Its recently been highlighted to me the importance of stretching before and after training. I’ll be the first to admit that I had very little stretching routine and I am about as flexible as a brick. This was shown however when I attained an injury a few months back that I am just starting to get over now!

This injury probably wouldn’t have occurred had I bent more so as not to break! Martial artists are especially in need of stretching in my eyes as we use our bodies so much and in such a variety of ways. Depending on the art of style we may be doing head high kicks, requiring flexibility in the legs and hips. We may need to fall correctly to safely get out of throws or locks, again requiring flexibility.

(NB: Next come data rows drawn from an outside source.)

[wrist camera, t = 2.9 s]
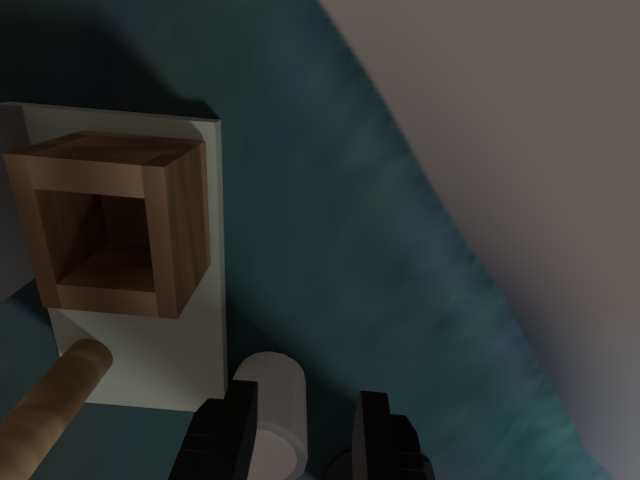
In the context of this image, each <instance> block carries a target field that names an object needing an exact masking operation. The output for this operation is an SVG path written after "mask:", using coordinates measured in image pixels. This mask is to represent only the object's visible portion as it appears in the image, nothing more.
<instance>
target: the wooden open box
mask: <svg viewBox="0 0 640 480" xmlns="http://www.w3.org/2000/svg"><path fill="white" fill-rule="evenodd" d="M3 157H4V161H5V165H6V169H7V173H8V176H9V180H10V184H11V188H12V192H13V195H14V199H15V203H16V207H17V211H18V215H19V218H20V222H21V226H22V230H23V234H24V237H25V241H26V245H27V249H28V253H29V257H30V260H31V264H32V268H33V272H34V276H35V279H36V283H37V287H38V291H39V295H40V299H41V302H42V306H43V308H55V309H66V310H78V311H89V312H101V313H112V314H124V315H135V316H147V317H158V318H170V319H178V318H179V316H180V314H181V313H182V311H183V309H184V308H185V306H186V304H187V303H188V301H189V300H190V298H191V296H192V295H193V293H194V291H195V290H196V288H197V286H198V285H199V283H200V281H201V280H202V278H203V276H204V275H205V273H206V271H207V270H208V268H209V266H210V265H211V254H210V231H209V208H208V185H207V162H206V141H202V140H190V139H179V138H167V137H156V136H144V135H133V134H121V133H110V132H98V131H86V130H82V131H79V132H75V133H72V134H68V135H65V136H61V137H58V138H54V139H51V140H48V141H44V142H41V143H37V144H34V145H30V146H27V147H23V148H20V149H16V150H13V151H9V152H6V153H3Z"/></svg>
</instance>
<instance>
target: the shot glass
mask: <svg viewBox="0 0 640 480" xmlns="http://www.w3.org/2000/svg"><path fill="white" fill-rule="evenodd" d="M233 379H235V380H247V381H257V382H258V421H257V432H256V439H255V444H254V449H253V454H252V459H251V463H250V468H249V473H248V478H247V480H296V479H297V478H298V477H299V476H301V475H302V474H303V473H304V470H305V467H306V463H307V460H308V450H307V411H306V380H305V376H304V372H303V369H302V368H301V367H300V366H299V364H298V363H297V362H296V361H295V360H293V359H291V358H290V357H288V356H286V355H284V354H281V353H276V352H271V351H269V352H260V353H255V354H253V355H251V356H249V357H247V358H245V359H244V360H243V362H242V363H241V364H240V365H239V367H238V368H237V371H236V373H235V375H234V377H233Z"/></svg>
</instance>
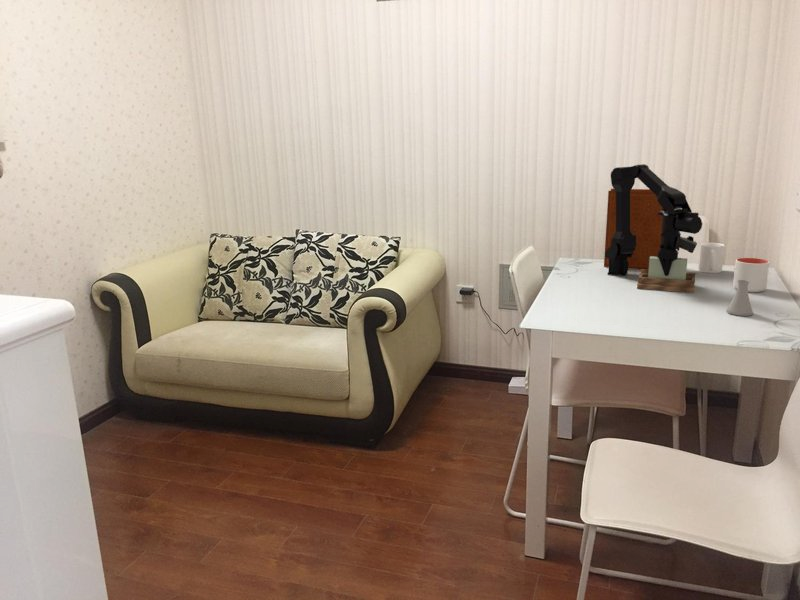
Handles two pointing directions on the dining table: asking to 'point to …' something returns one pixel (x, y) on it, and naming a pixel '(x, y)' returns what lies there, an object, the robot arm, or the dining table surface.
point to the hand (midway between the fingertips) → (666, 274)
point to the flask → (741, 300)
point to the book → (638, 226)
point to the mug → (711, 257)
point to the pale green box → (675, 271)
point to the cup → (751, 273)
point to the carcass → (666, 283)
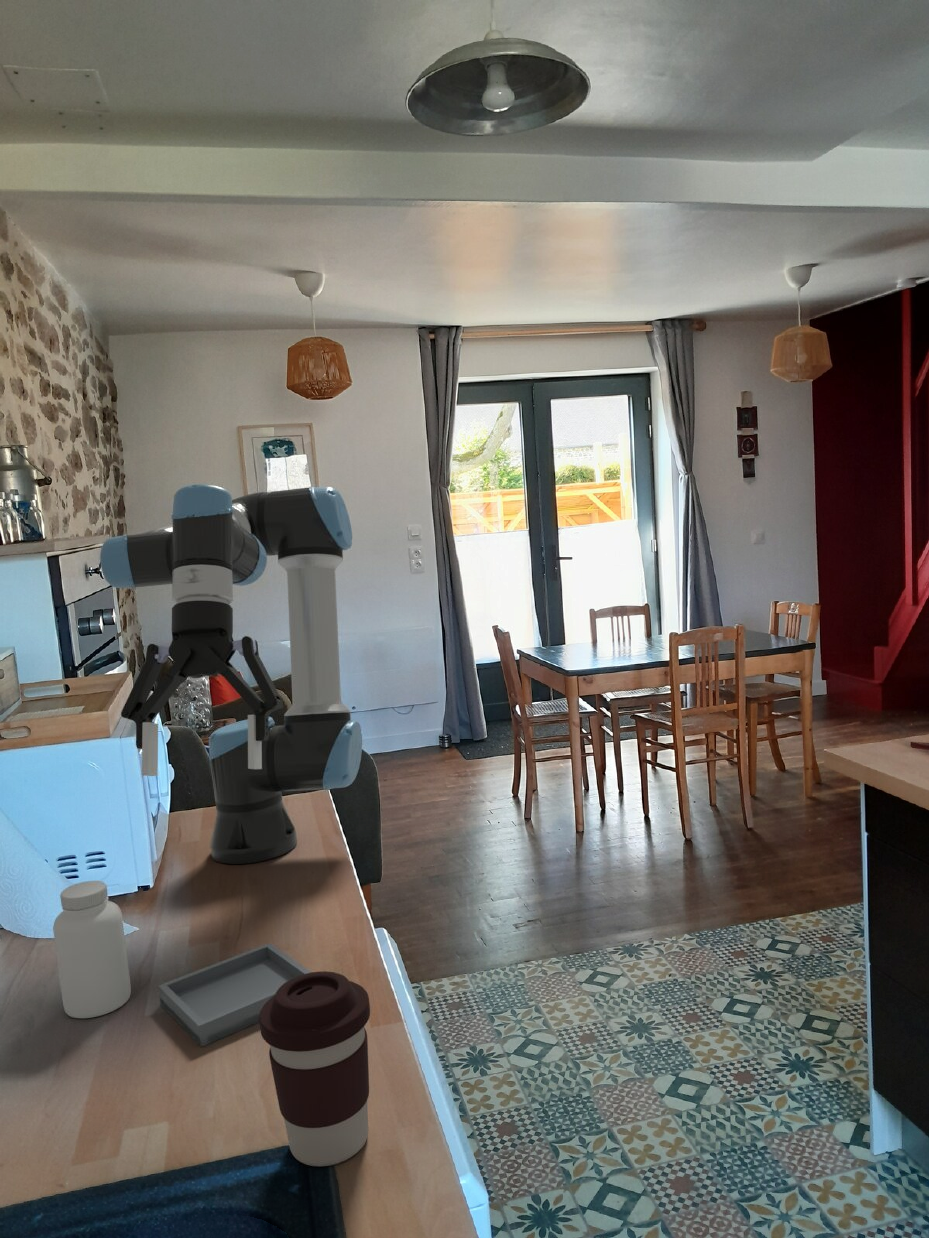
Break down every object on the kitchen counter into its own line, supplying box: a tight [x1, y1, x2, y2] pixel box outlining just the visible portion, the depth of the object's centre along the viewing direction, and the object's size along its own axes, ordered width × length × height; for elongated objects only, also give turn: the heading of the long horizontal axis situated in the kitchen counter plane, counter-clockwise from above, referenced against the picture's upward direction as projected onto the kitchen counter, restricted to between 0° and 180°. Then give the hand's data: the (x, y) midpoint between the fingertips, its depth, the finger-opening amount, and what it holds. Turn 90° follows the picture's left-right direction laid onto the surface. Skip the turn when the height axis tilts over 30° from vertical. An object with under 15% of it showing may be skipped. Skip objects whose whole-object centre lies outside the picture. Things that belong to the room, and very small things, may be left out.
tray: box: [157, 942, 312, 1048], centre depth 113 cm, size 15×13×2 cm
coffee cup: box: [258, 970, 371, 1167], centre depth 85 cm, size 10×10×15 cm
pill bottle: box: [52, 880, 132, 1019], centre depth 115 cm, size 8×8×15 cm
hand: (202, 772), depth 114 cm, fingers open, 13 cm apart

As martial artists we constantly punish our bodies through training, pushing ourselves to develop further. There is a massive need therefore – to stretch!!

It’s boring and I really don’t enjoy it. I’d prefer to just get on the mat and train or hit the gym and lift the weights, but flexibility can help in so many ways! It can reduce injuries, but also build muscle and increased recovery time when working out and so, speaking from experience, get stretching people! I am just starting to get back to training after suffering sciatica (at 24?!) which was probably induced by throwing my body around and punishing it too much, and not stretching appropriately before and after! I now am making a solid effort to get flexible and build it back up as a few weeks ago I literally couldn’t bend at the waist due to the sciatica! It’s getting better now slowly but surely, and when it is better I will ensure I maintain a stretching routine so that it doesn’t happen again, because trust me, it was no fun!

So stretch everyone! Probably not as much as the girl in the video above……she apparently has no bones, but bend so you don’t break!!